What are the Different Types of Access Control?
31/03/2020 in Security
Access control systems are one of the most effective modern security measures that construction site managers can take to safeguard their sites from those who are not authorised to be there, helping to reduce crime, manage and monitor the flow of people, and improve health and safety standards.
In the past, simply locking up a construction site out-of-hours was the norm; however, with the introduction of new, smart technology, many businesses want more from their security.
Here, we discuss the four core models of access control system that exist and the pros and cons of each.
Discretionary Access Control (DAC)
This is the most flexible type of access control model, as it gives the site owner or manager complete control over the people who can gain access to specific areas of the site or premises. Using a DAC system, every entry point will have its own Access Control List, which notes the individual or groups of workers, suppliers or other types of visitor who will be able to enter.
A DAC system is generally straightforward to use, running on standard computer operating systems, such as Windows, thus making it easy to control and configure for most administrators. Permissions can be modified quickly as they see fit, enabling them to choose who can enter and from which access point.
One drawback of such an access system is that administrators may have too much authority, which means that they could, hypothetically, pass on access to the wrong type of person, putting assets and site workers at risk. Moreover, this system may be more vulnerable to malware than other types of access control system.
Mandatory Access Control (MAC)
A MAC system is the strictest of all types of access control, which makes it perfect for Governmental organisations and other high-security premises. These systems operate so that rigid restrictions are placed on all entry points, such as gates or doors, based on the settings that the administrator or manager creates. This means that staff and other people entering the site are given no control over access permissions, being able to only enter and exit at the points that are assigned to them by the people in charge, according to their specific classification.
If the person in control of the system wants to issue a different level of access to a person, they must, in general, create an entire new profile and classification for that person, as previous permissions cannot be over-ridden easily.
Due to the stringent nature of this type of access control, MAC would probably not be necessary within the majority of construction sites.

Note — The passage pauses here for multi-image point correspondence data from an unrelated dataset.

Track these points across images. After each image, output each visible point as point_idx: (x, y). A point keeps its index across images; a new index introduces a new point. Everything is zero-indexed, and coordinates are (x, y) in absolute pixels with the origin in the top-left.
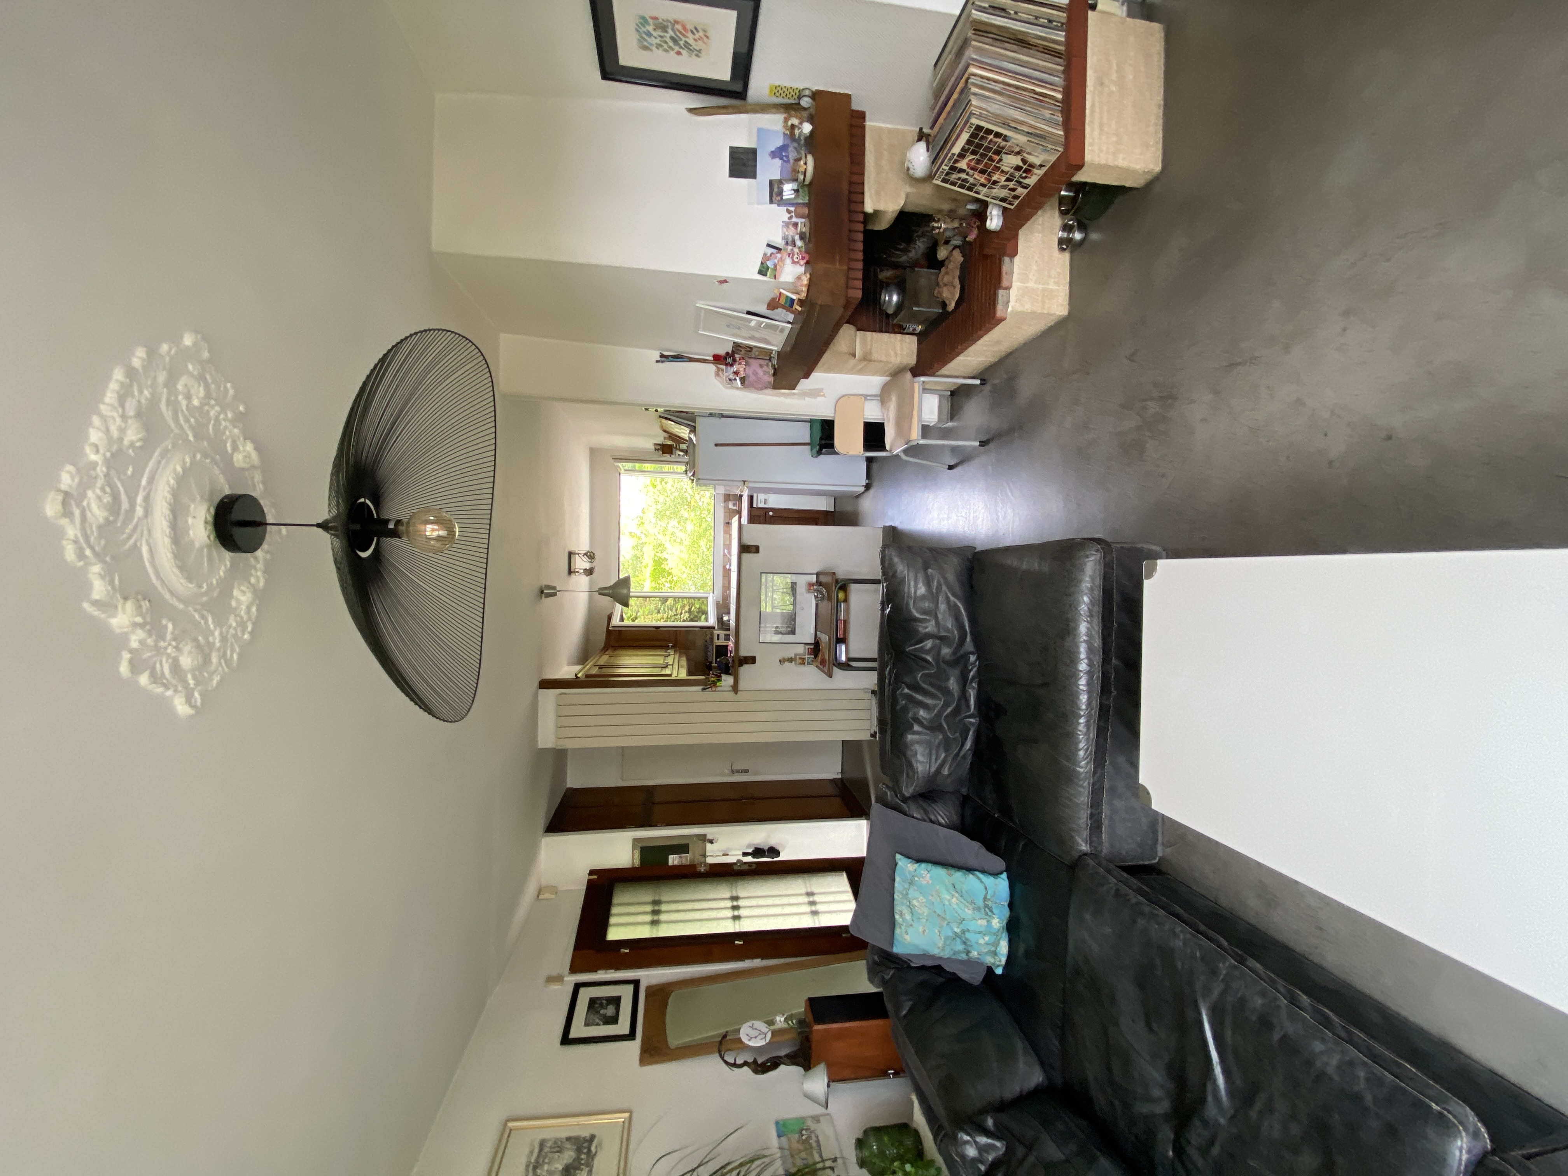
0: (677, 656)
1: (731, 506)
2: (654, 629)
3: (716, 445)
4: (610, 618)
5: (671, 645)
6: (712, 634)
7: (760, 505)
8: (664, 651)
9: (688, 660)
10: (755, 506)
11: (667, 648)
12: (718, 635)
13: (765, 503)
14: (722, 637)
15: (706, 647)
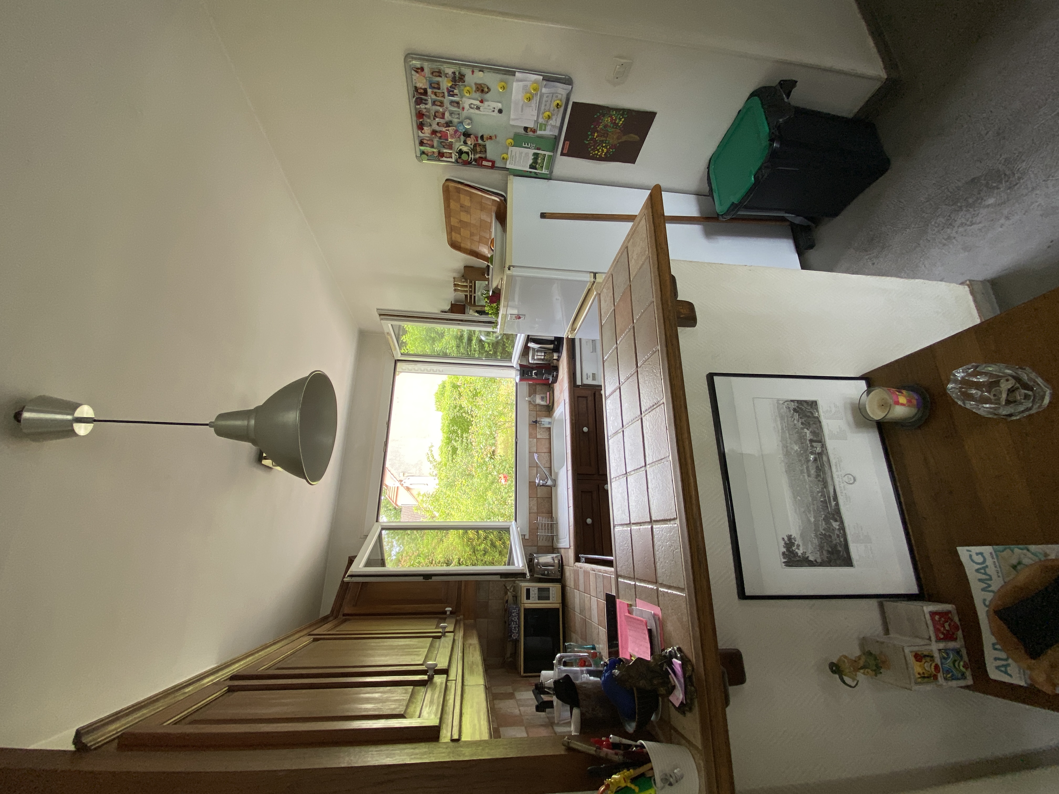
0: (460, 635)
1: (538, 401)
2: (421, 579)
3: (543, 216)
4: (351, 561)
5: (449, 609)
6: (516, 590)
7: (586, 382)
8: (435, 622)
9: (480, 638)
10: (579, 383)
11: (440, 616)
12: (528, 591)
13: (594, 379)
14: (534, 593)
15: (507, 612)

Role-Based Access Control (RBAC)
RBAC is perhaps the most widely used type of access control. Here, access permissions can be granted to people based on their role within the organisation or construction site. For instance, if a person is classified as a “construction project manager”, they will automatically be granted the access permissions given to those with that job title. This might mean they can access all areas of the site or just specific zones – it all depends on the permissions given to them based on their role.
This type of access control model is beneficial for many businesses, as it is easy to set-up and is very user-friendly. The manager or administrator of the site simply specifies the predefined roles and the access they’d like to permit to each role.
However, problems may occur when staff need to access areas they are not permitted to, perhaps in emergencies or one-off situations, in which case, only the person in control of the system has the ability to edit permissions, which may not always be possible depending on the way the system is configured.
Rule-Based Access Control
Not to be confused with the above, rule-based systems grant permissions based on particular rules or restrictions. For example, if you only wish for staff to enter the site at certain times of the day or on certain days of the week, then a rule-based system would be useful.
Similarly, rule-based systems can restrict access to users that are not in the right location or those who are not using the correct device to enter. For extra security, with rule-based systems, permissions may also be denied based on the number of past attempts performed to attempt to gain access.
This model is best for organisations where accountability is essential and where site owners need to control the times and areas that staff can enter. It is also more flexible than the other types, allowing administrators to modify permissions and rules according to the ever-changing nature of a construction project, which is highly beneficial.